Somalia’s lower house of parliament on Monday backed the federal government’s rejection of the Berbera port deal entered into by semi-autonomous Somaliland, Ethiopia and DP World.
A Voice of America journalist, Harun Maruf, reported that the lower house had voted to reject the deal through a landslide with 168 of the 170 lawmakers nullifying all agreements between the United Arab Emirates-based company and Somaliland.
DP World have reached agreements with Somaliland over the Berbera and Bosaso ports but with the Monday vote – both deals are “null and void.” If the Upper House reaches a similar decision the President will sign it into law.
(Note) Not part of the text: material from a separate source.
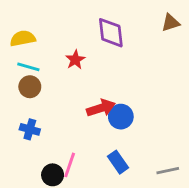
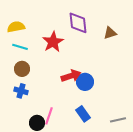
brown triangle: (171, 23) -> (110, 33), moved
red star: (75, 60) -> (53, 42), size x1.5
brown circle: (30, 87) -> (22, 69), moved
Somali parliament votes to nullify all agreements reached with UAE’s DP World; legislation affects Berbera and Bosaso port deals. Of the 170 MPs, 168 voted in favour of the legislation, 1 rejected, 1 abstained.
— Harun Maruf (@HarunMaruf) March 12, 2018
Already President Mohammed Abdullahi Farmajo and PM Ali Hassan Khayre have stated clearly that the manner in which the deals were reached breached international standards and violates the sovereignty of Somalia.
This is despite Somaliland insisting that it has a right to enter such deals. Somaliland President Muse Bihi Abdi is on record to have described Somalia’s rejection of the deal as a ‘declaration of war’.
Somaliland is internationally recognised as a semi-autonomous state of Somalia. Bihi insists that the state has the freedom to approve this deal that will improve the lives of its people.
The DP World chief executive officer, Sultan Ahmed bin Sulayem agrees with Somaliland’s position on the issue stressing that his comapny entered a deal with an “independent” country whose parliament approved the said deal.
Somalia has appealed to the Arab League to intervene in this dispute that risks souring relations with the United Arab Emirates.
Brief about Somaliland
Somaliland located in the north of Somalia declared unilateral independence from Somalia on May 18, 1991. It has been under pressure to hold talks with Somalia which have so far been futile.
The region can boast of an army, its own currency and legal system. The territory has been experiencing stability and economic prosperity and has been influential in the fight against piracy and terrorism in the Horn of Africa.
26 years of diplomatic isolation has made it difficult for Somaliland to have access to loans from the World Bank and the International Monetary Fund.